- EXERCISE INSTRUCTIONS: In the algebra problem text, which method is left as an exercise for the reader?

- TEXT:
..............................

An algebra problem by Aryan Gupta

Please realize that this can be rewritten as $(a-\frac1a)^2+(b-\frac1b)^2+(c-\frac1c)^2=0$

$\boxed{1}$ It has to be $a, b, c \neq 0$ , then applying AM- GM inequality $\displaystyle \frac{ a^2 + b^2 + c^2 + a^{-2} + b^{-2} + c^{-2}}{6} \ge (a^2 \cdot b^2 \cdot c^2 \cdot a^{-2} \cdot b^{-2} \cdot c^{-2})^\frac{1}{6} = 1 \Rightarrow$ the equality is only possible if and only if $a^2 = b^2 = c^2 = a^{-2} = b^{-2} = c^{-2} = 1$ and this is only possible if and only if $a, b, c = \pm 1$ . Hence, the minimum of $a^3 + b^3 + c^3 = - 3$ .

$\boxed{2}$ Let $f$ be the function $f : \mathbb{R} - \{0\} \longrightarrow \mathbb{R}$ such that $f(x) = x^2 + \frac{1}{x^2}$ . This function reaches the minimum as $x = \pm 1$ making the first derivative and seeing that $f^{'} (\pm 1) = 0$ and its second derivative at these points is greater than 0. Thereforeore, $f(x) \ge f(\pm 1) = 2$ and $a^2 + b^2 + c^2 + a^{-2} + b^{-2} + c^{-2} = 6 \iff a^2 = b^2 = c^2 = a^{-2} = b^{-2} = c^{-2} = 1$ . Hence, the minimum of $a^3 + b^3 + c^3 = - 3$ .

$\boxed{3}$ Applying method of Lagrange multipliers. Exercise for the reader.

$\boxed{4}$ $(x - \frac{1}{x})^2 \ge 0 \iff x^2 - 2 + \frac{1}{x^2} \ge 0 \iff x^2 + \frac{1}{x^2} \ge 2...$

..............................

- RAW DATA:
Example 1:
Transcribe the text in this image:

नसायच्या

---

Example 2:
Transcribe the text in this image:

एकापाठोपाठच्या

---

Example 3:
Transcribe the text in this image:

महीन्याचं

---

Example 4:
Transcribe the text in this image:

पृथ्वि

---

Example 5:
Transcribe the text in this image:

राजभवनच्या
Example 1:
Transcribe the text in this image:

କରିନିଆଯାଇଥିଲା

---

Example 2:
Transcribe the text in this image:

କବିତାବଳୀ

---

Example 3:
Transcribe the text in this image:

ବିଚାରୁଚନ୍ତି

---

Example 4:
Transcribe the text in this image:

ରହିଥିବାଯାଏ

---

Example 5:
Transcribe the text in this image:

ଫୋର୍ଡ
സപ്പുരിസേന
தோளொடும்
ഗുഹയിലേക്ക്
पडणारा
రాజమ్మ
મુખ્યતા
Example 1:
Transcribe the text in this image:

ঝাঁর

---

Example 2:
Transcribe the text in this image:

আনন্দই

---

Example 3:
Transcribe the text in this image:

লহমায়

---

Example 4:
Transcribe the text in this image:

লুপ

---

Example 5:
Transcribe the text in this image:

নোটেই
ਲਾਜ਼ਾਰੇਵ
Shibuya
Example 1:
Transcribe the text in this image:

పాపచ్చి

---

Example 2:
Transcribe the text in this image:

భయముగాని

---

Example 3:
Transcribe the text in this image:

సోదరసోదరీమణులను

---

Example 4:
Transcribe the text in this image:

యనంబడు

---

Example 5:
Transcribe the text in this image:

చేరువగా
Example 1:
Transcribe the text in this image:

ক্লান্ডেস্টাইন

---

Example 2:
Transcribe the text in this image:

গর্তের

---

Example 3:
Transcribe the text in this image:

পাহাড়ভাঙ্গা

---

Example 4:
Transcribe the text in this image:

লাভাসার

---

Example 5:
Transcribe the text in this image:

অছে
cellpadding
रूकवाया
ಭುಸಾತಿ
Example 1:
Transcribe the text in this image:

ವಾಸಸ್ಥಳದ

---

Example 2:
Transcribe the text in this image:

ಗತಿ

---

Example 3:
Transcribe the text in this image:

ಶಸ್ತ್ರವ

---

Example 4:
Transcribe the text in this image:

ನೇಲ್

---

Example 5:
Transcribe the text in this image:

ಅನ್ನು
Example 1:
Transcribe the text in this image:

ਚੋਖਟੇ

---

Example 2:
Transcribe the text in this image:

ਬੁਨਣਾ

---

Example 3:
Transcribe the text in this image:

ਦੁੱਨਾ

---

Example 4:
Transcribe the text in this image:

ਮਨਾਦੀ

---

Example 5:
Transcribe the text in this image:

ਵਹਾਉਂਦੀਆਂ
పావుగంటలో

..............................

- EXERCISE RESPONSE: The method of Lagrange multipliers.